+++ Source material +++

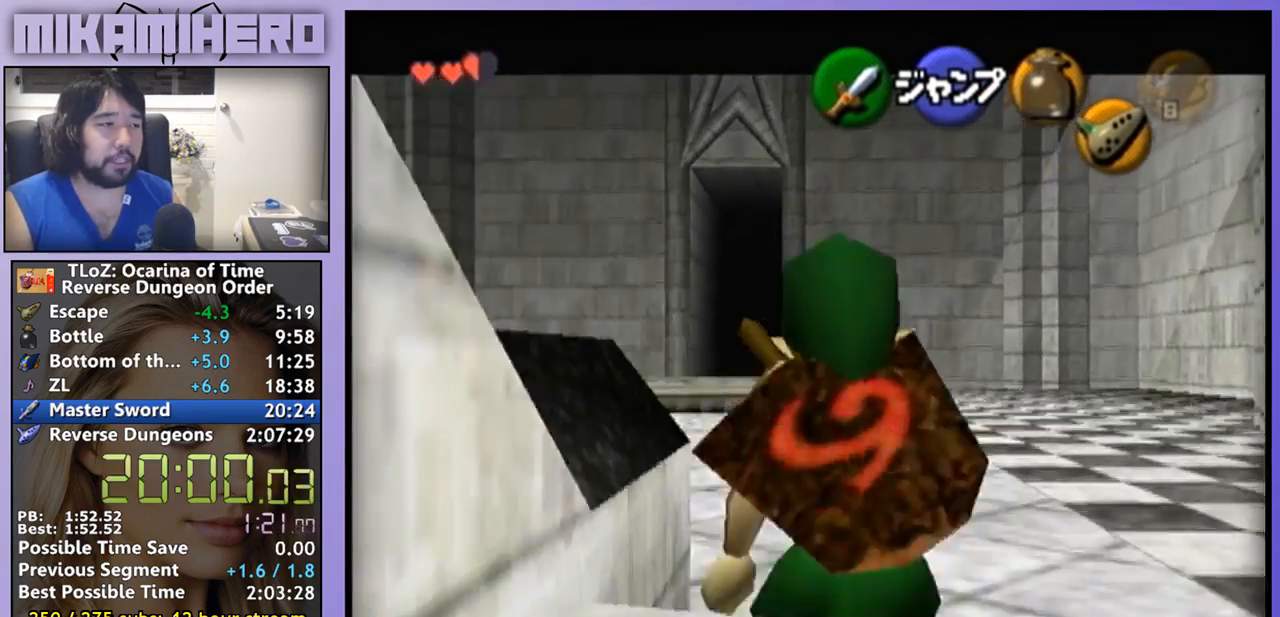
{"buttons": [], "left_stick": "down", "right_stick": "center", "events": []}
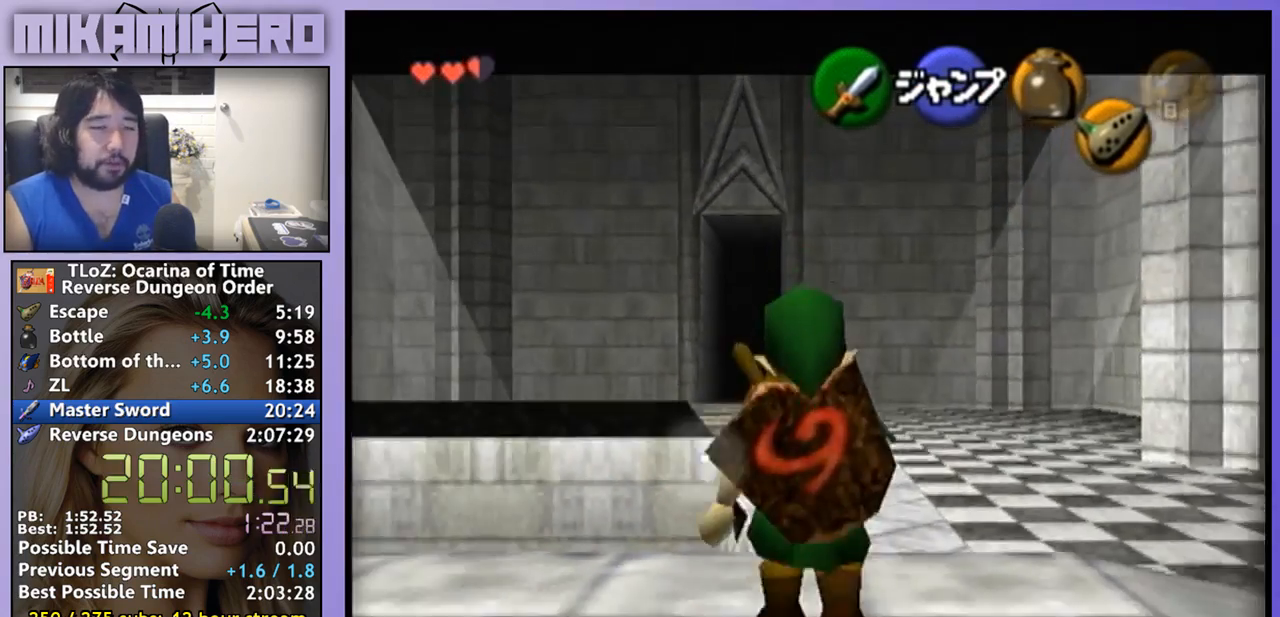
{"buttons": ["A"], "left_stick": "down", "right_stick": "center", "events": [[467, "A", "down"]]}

+++
+++ Source material +++

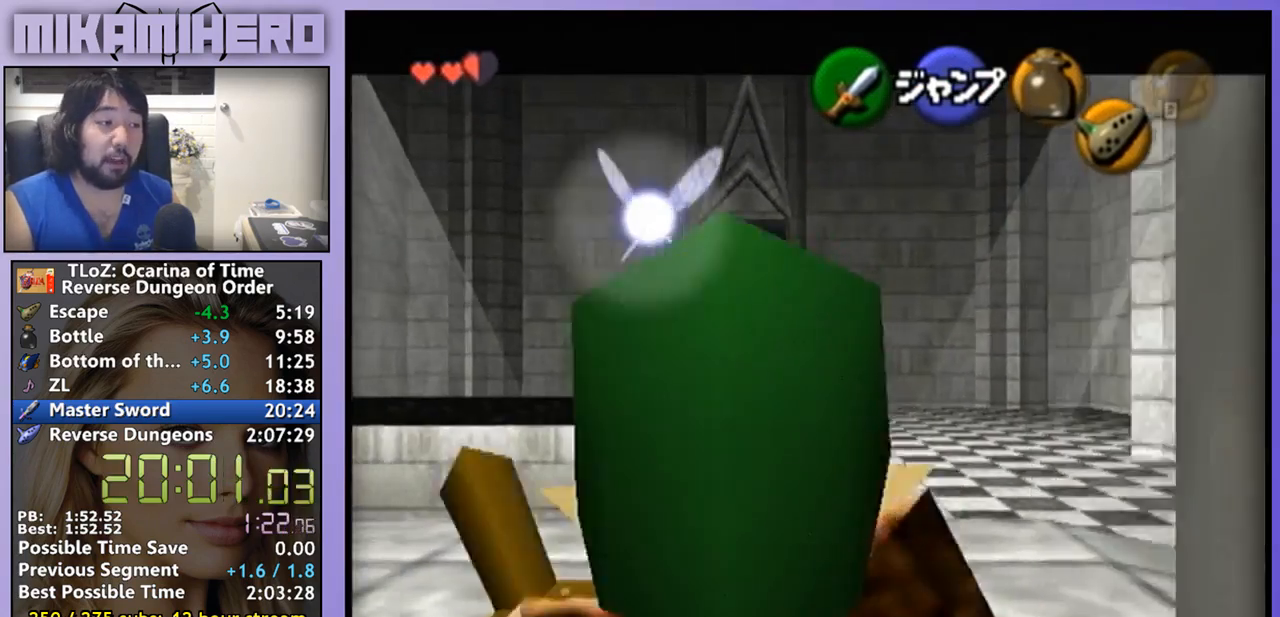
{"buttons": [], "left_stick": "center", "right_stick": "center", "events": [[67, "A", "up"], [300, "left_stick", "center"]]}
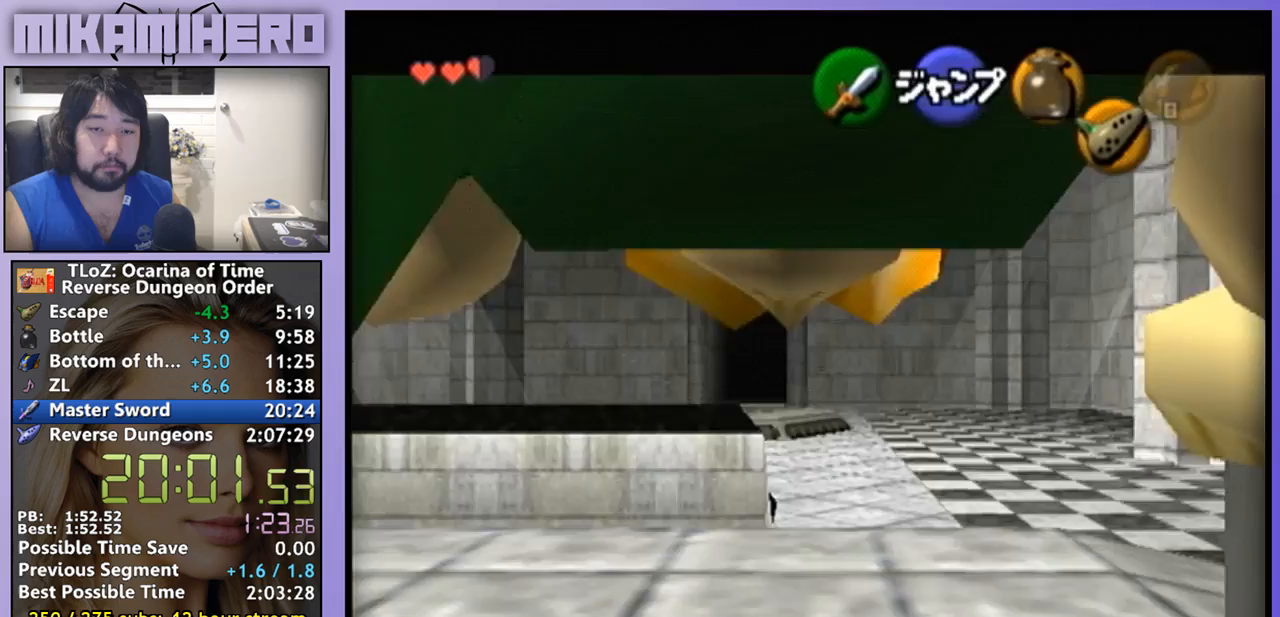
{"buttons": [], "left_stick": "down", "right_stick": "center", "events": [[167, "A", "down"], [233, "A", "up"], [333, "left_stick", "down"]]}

+++

How many lines in the records hold the string "down"? Reply with the number only.

— Solution for this task —
3